Given request 1: Write out the whole passage on institutional culture and strategic planning word for word.

Text:
......

The impact of institutional culture on strategic planning cannot be overestimated. In fact, if you gave the same strategic plan to ten different institutions, those institutions would each interpret the plan differently and develop ten different implementation plans. These differences are usually the result of at least three critical factors: the institution’s unique environment (including the institutional mission and history of the organization); the structure and competence of the administrative staff of the institution; and, the development of staff commitment to planning.

The Environment

The environmental situation of any post-secondary institution reflects not simply the external environment of competitors and economic conditions; it also reflects the internal environment. It is why the environmental scan portion of a new planning process is so important, and why focusing that scan on external environment alone leaves the process incomplete.

A college’s or university’s internal environment is partially defined by the institution’s current mission and also by the institution’s historical development. And the historical development of any institution is obviously heavily influenced by any of its previous mission statements. Institutions that have experienced a change of mission, such as expanding from a two-year to a four-year college, or changing from an all-male college to co-ed, will carry vestiges of the prior mission with them as culture. Few institutions have missions identical to their original statement, which is one of the reasons mission review is necessary at the beginning of a strategic plan. As internal and external environments change, the institution must change to adapt to conditions. While the examples of change used above are at the extreme end of the scale, there are countless changes in mission statements made on a regular basis to respond to any number of factors, including simple updates to language. However, even these small changes can present a challenge to the planning process by obscuring vestiges of previous institutional belief.

In addition to awareness of institutional history, planners must also be able to listen analytically to what members of the institutional community believe about the institution. It is standard analysis in several disciplines (ethnography, organizational communications, and organizational development, for example) to listen to the stories an organization or culture tells itself about its history. These stories are usually told to help explain why events in the past are still relevant to the present. They also help the outsider understand why the internal workings of an institution are defined they way they are.

......

Supplied material:
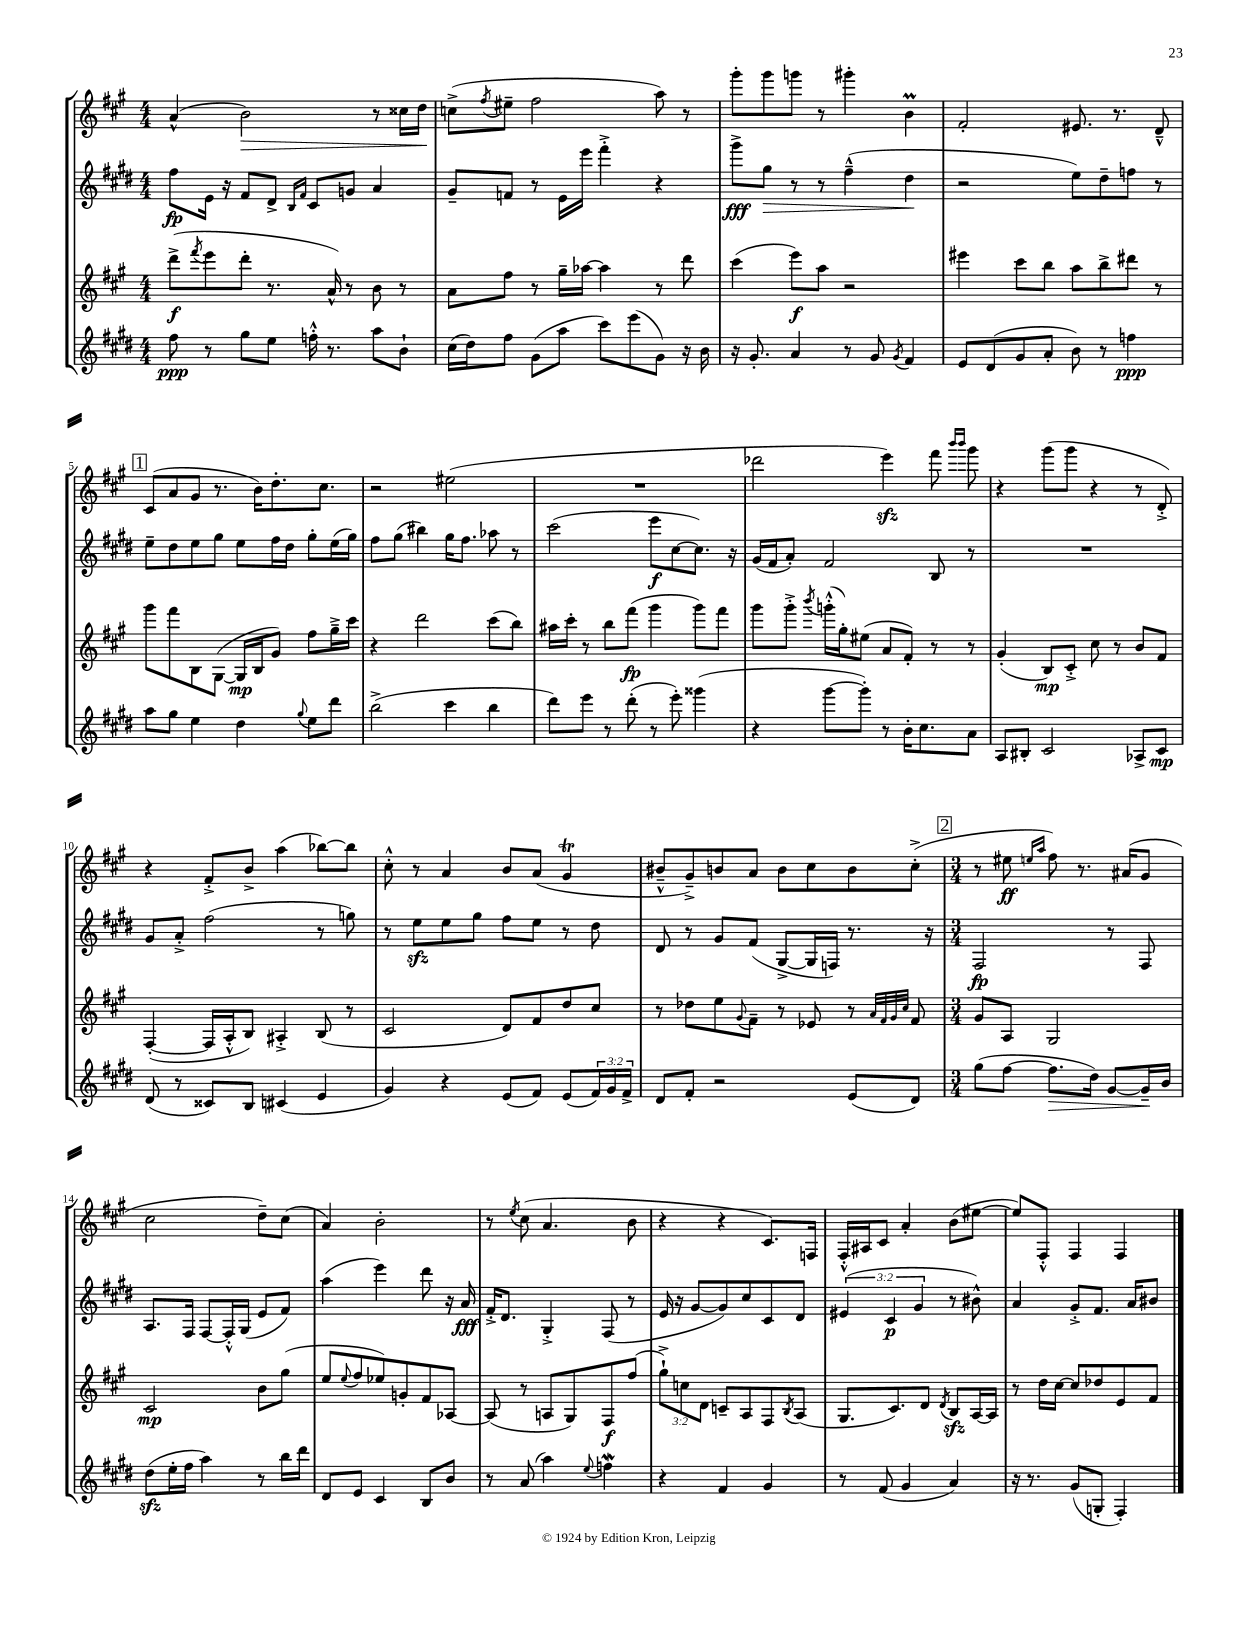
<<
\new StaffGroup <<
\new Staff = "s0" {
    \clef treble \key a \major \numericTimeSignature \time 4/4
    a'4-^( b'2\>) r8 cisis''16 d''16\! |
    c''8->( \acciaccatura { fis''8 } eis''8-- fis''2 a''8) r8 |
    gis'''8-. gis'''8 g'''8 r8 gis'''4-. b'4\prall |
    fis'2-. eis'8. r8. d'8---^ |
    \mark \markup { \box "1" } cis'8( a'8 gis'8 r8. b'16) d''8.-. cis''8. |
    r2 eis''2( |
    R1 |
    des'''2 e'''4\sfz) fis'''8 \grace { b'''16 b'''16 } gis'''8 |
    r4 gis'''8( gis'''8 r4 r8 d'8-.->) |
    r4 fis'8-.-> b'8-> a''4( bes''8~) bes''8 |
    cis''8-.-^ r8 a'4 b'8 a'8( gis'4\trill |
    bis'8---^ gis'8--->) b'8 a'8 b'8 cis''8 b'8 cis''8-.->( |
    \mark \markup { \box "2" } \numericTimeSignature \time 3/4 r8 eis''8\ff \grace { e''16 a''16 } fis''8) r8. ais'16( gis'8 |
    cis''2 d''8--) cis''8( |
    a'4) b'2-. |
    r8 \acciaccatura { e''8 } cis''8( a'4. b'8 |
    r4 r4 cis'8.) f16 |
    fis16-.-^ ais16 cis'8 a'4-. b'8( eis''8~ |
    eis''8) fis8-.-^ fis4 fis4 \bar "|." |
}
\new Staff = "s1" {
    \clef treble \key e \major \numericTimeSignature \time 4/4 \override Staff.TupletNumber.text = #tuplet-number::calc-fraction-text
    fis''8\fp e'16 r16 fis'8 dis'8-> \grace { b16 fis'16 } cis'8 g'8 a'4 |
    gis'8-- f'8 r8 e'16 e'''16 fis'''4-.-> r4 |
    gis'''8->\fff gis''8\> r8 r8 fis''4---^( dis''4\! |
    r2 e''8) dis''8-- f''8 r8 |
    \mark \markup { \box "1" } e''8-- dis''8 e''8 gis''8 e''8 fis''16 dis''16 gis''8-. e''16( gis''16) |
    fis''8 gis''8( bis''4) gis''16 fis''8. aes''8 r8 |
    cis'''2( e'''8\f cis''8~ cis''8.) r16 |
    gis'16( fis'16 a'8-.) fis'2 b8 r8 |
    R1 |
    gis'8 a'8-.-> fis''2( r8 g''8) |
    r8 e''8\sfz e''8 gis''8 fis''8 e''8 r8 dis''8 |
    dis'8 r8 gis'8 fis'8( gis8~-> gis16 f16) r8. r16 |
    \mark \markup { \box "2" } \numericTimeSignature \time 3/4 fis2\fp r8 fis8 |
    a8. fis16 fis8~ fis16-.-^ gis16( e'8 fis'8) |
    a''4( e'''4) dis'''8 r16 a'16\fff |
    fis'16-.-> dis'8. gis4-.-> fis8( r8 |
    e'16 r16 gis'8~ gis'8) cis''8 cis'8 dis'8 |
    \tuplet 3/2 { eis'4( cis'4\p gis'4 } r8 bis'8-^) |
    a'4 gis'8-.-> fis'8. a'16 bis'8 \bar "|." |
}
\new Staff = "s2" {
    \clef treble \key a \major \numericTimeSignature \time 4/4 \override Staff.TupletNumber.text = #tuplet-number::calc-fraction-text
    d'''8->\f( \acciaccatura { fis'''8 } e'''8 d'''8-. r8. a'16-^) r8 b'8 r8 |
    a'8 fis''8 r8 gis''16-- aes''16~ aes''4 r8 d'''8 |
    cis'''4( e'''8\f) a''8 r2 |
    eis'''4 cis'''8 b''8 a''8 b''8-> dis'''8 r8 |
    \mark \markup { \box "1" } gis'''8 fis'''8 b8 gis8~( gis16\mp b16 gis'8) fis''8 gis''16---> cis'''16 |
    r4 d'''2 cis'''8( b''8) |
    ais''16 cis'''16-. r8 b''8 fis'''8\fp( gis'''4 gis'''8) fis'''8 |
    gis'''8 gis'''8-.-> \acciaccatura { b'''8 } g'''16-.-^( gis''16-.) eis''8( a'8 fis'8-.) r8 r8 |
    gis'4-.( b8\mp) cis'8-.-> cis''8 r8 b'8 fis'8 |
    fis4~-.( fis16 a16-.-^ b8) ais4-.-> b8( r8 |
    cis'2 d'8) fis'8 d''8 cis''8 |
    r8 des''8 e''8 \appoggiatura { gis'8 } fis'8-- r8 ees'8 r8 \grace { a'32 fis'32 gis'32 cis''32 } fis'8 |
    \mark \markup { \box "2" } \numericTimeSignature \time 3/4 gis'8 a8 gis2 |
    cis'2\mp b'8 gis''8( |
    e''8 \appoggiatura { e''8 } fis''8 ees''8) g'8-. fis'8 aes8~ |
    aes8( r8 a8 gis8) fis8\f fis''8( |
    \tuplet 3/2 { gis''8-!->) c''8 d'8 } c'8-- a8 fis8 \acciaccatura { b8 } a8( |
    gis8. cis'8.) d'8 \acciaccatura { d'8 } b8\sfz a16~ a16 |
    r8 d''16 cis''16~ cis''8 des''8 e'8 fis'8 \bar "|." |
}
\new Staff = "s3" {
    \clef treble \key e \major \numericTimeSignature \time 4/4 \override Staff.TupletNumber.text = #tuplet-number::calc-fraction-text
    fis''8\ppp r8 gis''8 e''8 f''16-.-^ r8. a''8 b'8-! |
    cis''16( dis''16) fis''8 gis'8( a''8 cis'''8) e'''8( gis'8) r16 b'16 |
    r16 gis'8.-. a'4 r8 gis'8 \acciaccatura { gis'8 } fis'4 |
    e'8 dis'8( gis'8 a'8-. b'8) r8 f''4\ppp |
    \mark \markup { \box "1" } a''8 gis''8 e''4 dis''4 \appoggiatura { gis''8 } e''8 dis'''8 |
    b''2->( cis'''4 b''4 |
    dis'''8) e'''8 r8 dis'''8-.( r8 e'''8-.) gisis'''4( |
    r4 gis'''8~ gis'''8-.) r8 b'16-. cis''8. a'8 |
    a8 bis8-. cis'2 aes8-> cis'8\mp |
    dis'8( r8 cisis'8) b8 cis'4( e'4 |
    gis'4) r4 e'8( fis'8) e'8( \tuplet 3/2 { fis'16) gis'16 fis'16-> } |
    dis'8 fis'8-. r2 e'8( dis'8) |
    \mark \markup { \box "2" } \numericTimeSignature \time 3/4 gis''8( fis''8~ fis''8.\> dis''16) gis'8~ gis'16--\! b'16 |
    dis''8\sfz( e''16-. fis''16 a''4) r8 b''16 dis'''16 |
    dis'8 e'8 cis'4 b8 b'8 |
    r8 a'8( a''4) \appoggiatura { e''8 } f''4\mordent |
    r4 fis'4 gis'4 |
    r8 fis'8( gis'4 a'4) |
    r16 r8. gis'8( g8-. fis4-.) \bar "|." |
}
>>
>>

......

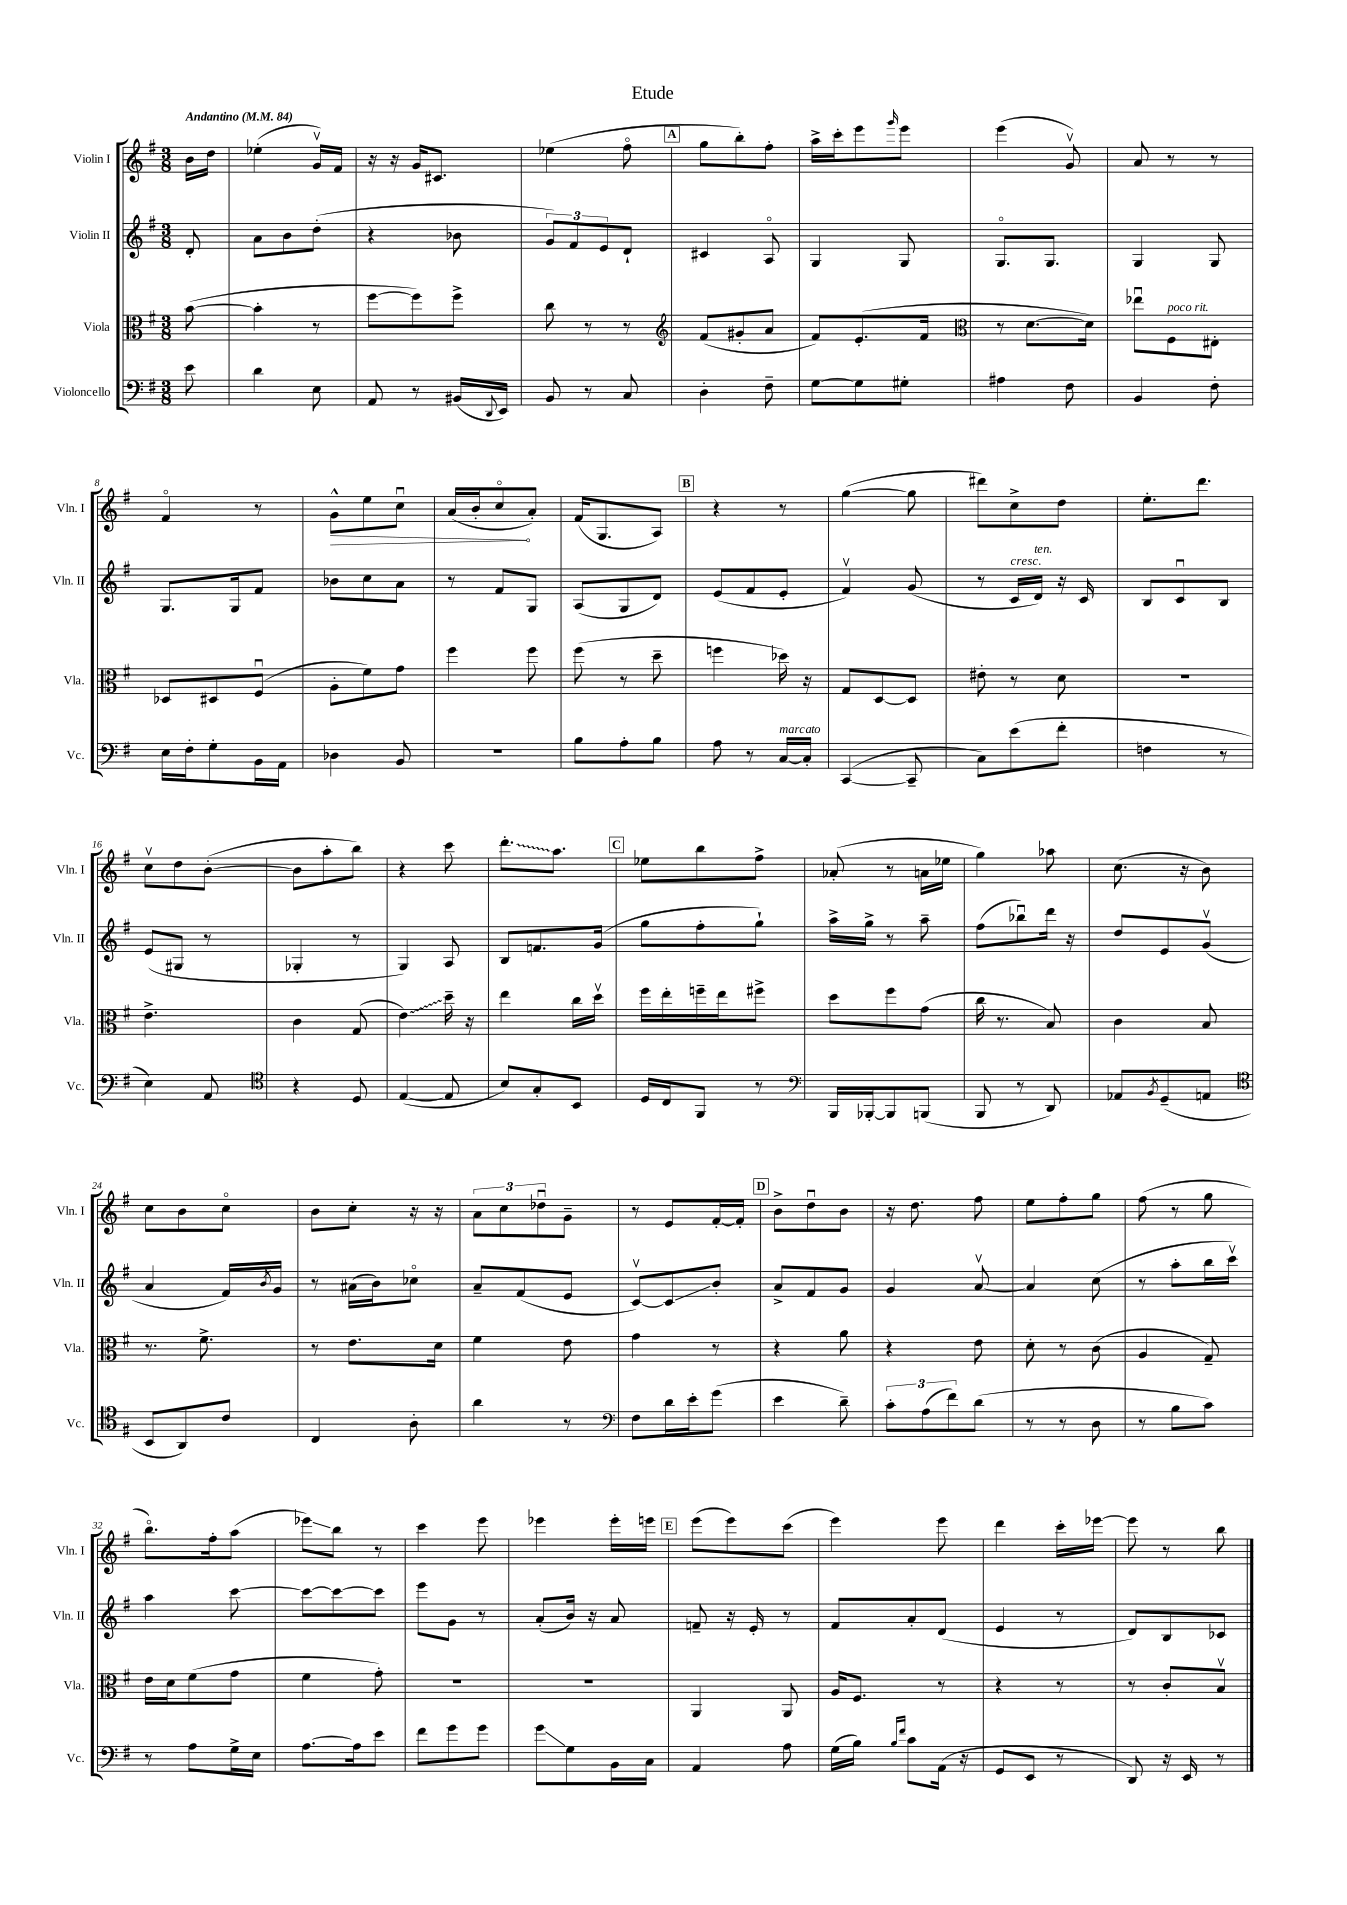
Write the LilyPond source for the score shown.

......

Given request 2: Find every line in the records that contains the string "clef" and copy each of those lines.

Complete answer 1:
The impact of institutional culture on strategic planning cannot be overestimated. In fact, if you gave the same strategic plan to ten different institutions, those institutions would each interpret the plan differently and develop ten different implementation plans. These differences are usually the result of at least three critical factors: the institution’s unique environment (including the institutional mission and history of the organization); the structure and competence of the administrative staff of the institution; and, the development of staff commitment to planning.

The Environment

The environmental situation of any post-secondary institution reflects not simply the external environment of competitors and economic conditions; it also reflects the internal environment. It is why the environmental scan portion of a new planning process is so important, and why focusing that scan on external environment alone leaves the process incomplete.

A college’s or university’s internal environment is partially defined by the institution’s current mission and also by the institution’s historical development. And the historical development of any institution is obviously heavily influenced by any of its previous mission statements. Institutions that have experienced a change of mission, such as expanding from a two-year to a four-year college, or changing from an all-male college to co-ed, will carry vestiges of the prior mission with them as culture. Few institutions have missions identical to their original statement, which is one of the reasons mission review is necessary at the beginning of a strategic plan. As internal and external environments change, the institution must change to adapt to conditions. While the examples of change used above are at the extreme end of the scale, there are countless changes in mission statements made on a regular basis to respond to any number of factors, including simple updates to language. However, even these small changes can present a challenge to the planning process by obscuring vestiges of previous institutional belief.

In addition to awareness of institutional history, planners must also be able to listen analytically to what members of the institutional community believe about the institution. It is standard analysis in several disciplines (ethnography, organizational communications, and organizational development, for example) to listen to the stories an organization or culture tells itself about its history. These stories are usually told to help explain why events in the past are still relevant to the present. They also help the outsider understand why the internal workings of an institution are defined they way they are.

Complete answer 2:
    \clef treble \key a \major \numericTimeSignature \time 4/4
    \clef treble \key e \major \numericTimeSignature \time 4/4 \override Staff.TupletNumber.text = #tuplet-number::calc-fraction-text
    \clef treble \key a \major \numericTimeSignature \time 4/4 \override Staff.TupletNumber.text = #tuplet-number::calc-fraction-text
    \clef treble \key e \major \numericTimeSignature \time 4/4 \override Staff.TupletNumber.text = #tuplet-number::calc-fraction-text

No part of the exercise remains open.